The Narrangansett Indian Tribe in Rhode Island and the Passamaquoddy Tribe in Maine both have recently tried to open casinos in their states but failed to win approval from voters. At the same time, both Rhode Island and Maine opened commercial, non-tribal slot parlors and are looking to add table games to those facilities.
“We have a responsibility to one another,” Brown said. “We are nations unto ourselves, and we need to share values.”
The proliferation of commercial gaming throughout the Northeast — particularly in New York and now in Massachusetts — takes away tribe’s ability to use casinos to improve the lifestyle of their members and rejuvenate their ranks, Brown said.
“The squeaky wheel gets the grease, and Indian tribes haven’t learned that yet,” Brown said. “We are falling into the mindset of our forefathers.”
The Mashantucket Pequots knew the Foxwoods and Mohegan Sun stronghold over the gaming market wouldn’t last forever, as the natural cycle in business is for increased competition, said Rodney Butler, chairman of the Mashantucket Pequot Tribal Council.
“We’ve prepared as best as we possibly can,” Butler said.
The Pequots and the Mohegans are responding to the increased Northeast gaming competition in completely different ways.
Foxwoods is no longer trying to entice gamers from New York and Boston with elaborate marketing strategies, knowing they aren’t likely to make the trek to rural Connecticut now that there are more convenient locations, said Scott Butera, Foxwoods president and chief executive officer.
Instead, Foxwoods wants to entice more people from the area immediately around Mashantucket to the resort’s many amenities, including the restaurants, shops, hotels, entertainment venues and gaming.
Foxwoods no longer shoots for ever increasing revenues and instead will focus on profitability, Butera said.

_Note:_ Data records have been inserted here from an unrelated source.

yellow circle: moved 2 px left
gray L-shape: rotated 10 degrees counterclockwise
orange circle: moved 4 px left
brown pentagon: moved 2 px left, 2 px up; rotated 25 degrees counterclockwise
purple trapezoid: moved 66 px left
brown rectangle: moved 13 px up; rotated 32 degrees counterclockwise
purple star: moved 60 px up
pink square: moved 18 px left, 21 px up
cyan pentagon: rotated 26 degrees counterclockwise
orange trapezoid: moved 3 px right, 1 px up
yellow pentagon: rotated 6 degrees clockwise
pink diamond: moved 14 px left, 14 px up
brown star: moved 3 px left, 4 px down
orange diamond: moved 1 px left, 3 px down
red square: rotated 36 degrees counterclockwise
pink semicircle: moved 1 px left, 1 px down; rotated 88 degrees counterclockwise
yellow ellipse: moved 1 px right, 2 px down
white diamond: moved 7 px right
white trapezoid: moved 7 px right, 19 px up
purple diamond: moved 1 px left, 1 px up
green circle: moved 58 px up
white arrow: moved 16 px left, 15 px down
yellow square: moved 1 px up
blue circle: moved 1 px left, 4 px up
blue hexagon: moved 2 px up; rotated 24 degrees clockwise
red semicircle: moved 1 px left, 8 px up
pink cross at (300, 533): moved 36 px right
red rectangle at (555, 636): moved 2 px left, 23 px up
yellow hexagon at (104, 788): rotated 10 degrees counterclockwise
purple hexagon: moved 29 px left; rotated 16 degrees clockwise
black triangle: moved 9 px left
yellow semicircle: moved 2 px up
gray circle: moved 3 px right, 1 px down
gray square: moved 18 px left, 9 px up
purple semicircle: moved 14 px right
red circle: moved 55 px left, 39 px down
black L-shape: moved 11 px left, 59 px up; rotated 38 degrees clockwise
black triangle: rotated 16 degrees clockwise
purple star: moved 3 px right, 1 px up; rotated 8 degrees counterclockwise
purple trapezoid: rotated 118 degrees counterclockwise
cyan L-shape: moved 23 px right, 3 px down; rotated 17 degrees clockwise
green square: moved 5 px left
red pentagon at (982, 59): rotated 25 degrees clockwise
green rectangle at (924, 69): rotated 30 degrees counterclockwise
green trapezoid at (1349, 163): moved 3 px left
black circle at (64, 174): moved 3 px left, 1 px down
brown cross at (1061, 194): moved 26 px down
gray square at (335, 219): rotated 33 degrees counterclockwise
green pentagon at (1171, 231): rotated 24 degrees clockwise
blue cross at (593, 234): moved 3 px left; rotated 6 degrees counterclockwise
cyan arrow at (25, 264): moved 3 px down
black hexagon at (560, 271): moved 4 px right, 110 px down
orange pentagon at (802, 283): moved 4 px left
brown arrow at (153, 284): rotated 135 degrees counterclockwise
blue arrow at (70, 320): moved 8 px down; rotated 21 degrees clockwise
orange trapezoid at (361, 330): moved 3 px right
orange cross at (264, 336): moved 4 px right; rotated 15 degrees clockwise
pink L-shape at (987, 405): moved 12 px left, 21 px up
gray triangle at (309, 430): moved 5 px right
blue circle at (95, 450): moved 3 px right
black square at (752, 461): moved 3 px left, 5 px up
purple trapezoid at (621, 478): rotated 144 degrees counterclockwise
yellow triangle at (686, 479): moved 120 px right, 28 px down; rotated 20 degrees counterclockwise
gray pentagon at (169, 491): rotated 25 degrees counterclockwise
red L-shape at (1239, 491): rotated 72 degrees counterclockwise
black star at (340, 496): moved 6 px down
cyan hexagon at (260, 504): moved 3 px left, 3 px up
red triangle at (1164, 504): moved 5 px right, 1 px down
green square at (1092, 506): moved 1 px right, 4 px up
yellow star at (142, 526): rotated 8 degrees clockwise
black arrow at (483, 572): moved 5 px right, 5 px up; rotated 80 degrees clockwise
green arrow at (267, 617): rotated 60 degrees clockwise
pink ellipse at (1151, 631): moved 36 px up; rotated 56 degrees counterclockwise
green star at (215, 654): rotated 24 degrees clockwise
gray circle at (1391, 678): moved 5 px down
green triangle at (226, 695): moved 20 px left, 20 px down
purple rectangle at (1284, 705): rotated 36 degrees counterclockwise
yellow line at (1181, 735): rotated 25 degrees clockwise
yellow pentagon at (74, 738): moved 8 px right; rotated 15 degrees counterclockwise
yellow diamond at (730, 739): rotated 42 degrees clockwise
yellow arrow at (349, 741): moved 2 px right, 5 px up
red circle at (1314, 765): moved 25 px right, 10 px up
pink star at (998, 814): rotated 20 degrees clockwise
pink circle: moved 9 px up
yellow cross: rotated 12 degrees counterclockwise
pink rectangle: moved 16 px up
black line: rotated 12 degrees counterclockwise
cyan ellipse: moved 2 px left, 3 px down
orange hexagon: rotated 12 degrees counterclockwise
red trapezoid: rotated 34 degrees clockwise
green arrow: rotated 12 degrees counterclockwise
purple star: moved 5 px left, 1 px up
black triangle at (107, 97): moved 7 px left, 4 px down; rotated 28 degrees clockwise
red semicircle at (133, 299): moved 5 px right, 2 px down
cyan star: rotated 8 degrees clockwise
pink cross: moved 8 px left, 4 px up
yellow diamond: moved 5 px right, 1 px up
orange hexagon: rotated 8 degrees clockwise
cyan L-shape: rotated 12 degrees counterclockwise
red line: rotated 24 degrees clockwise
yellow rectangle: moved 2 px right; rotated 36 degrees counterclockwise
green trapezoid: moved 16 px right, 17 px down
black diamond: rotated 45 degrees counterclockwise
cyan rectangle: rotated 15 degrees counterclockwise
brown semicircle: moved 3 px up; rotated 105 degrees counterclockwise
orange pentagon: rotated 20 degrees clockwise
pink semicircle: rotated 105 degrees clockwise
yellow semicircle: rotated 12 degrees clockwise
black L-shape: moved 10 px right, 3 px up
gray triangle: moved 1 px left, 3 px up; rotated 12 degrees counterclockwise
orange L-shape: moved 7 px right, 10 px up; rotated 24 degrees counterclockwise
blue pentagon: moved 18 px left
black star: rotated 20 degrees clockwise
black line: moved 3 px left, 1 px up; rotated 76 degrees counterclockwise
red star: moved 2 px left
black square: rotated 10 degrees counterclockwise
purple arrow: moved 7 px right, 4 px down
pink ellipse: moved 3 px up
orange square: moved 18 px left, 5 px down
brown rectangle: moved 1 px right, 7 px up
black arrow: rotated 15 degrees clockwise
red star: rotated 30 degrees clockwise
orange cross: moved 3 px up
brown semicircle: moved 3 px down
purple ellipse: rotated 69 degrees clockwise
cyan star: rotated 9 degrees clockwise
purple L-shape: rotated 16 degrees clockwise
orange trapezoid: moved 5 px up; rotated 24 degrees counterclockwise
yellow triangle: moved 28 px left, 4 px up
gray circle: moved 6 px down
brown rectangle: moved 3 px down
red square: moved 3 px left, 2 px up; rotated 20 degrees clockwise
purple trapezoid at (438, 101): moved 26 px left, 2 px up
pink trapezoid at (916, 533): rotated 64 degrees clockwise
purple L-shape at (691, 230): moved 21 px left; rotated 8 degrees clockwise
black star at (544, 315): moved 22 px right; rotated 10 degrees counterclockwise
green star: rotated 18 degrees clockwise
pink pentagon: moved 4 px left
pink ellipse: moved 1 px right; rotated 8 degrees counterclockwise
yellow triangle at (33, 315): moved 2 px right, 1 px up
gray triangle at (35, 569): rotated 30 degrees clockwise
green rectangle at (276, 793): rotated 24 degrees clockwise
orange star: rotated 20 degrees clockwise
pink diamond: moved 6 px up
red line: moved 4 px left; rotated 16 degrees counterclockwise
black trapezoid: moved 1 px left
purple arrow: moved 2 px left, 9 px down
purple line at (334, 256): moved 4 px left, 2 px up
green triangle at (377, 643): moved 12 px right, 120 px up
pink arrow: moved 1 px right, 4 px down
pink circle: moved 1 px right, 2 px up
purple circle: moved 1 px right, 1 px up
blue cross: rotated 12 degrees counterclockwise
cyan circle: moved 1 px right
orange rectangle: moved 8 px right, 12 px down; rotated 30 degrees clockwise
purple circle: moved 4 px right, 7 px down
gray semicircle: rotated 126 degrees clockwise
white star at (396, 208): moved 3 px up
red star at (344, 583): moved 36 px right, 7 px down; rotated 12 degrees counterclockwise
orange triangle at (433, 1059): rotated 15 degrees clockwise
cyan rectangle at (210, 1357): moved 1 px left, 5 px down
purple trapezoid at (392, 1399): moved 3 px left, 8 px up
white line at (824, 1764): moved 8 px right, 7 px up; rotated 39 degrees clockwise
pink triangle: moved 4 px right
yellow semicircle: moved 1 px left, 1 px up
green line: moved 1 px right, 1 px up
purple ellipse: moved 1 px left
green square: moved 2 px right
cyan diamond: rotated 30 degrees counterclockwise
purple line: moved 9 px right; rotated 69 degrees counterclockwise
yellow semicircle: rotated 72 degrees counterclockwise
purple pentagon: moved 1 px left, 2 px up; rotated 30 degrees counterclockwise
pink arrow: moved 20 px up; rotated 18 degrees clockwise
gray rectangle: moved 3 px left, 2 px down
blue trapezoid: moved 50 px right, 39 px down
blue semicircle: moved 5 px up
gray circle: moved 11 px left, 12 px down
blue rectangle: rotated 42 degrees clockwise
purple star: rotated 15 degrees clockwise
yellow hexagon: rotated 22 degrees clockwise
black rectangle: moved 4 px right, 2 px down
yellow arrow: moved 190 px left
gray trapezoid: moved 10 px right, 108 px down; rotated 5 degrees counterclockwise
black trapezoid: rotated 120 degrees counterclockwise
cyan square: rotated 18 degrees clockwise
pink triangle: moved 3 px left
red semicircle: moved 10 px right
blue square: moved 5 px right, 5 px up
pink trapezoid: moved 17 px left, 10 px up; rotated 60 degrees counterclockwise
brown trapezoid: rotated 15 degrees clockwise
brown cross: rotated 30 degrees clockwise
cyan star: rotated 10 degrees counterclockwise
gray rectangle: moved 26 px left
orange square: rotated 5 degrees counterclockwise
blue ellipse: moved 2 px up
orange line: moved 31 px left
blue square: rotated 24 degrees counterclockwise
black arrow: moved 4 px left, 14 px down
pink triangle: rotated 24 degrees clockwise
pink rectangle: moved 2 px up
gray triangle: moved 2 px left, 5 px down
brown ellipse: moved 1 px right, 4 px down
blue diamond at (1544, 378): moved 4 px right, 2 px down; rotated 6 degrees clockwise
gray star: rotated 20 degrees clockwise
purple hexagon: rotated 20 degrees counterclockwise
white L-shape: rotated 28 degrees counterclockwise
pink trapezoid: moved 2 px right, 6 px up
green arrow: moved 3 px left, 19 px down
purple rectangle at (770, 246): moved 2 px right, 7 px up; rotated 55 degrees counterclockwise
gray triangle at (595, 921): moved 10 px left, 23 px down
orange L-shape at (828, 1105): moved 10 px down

“It’s OK not to be the biggest; the biggest is not necessarily the best,” Butera said. “If your bottom line is going up, it’s all good.”
The Mohegan tribe, on the other hand, wants to expand its empire.
While Mohegan Sun in Uncasville remains the premier property, the tribe has opened a commercial casino in Pennsylvania — Mohegan Sun at Pocono Downs — and formed a gaming development advisory company to help and partner with other tribal and commercial ventures.
The Mohegan tribe is considered a frontrunner for one of the three commercial resort casino licenses in Massachusetts. The Mohegan Tribal Gaming Authority has lobbied for expanded Massachusetts gaming since 2009 and will open a resort casino in Palmer, Mass. if granted a license.
“When Massachusetts is ready, we’ll be ready; and we think they are almost ready,” said Mitchell Grossinger Etess, CEO of the Mohegan Tribal Gaming Authority. “The entire gaming landscape has changed as gaming has proliferated in the Northeast.”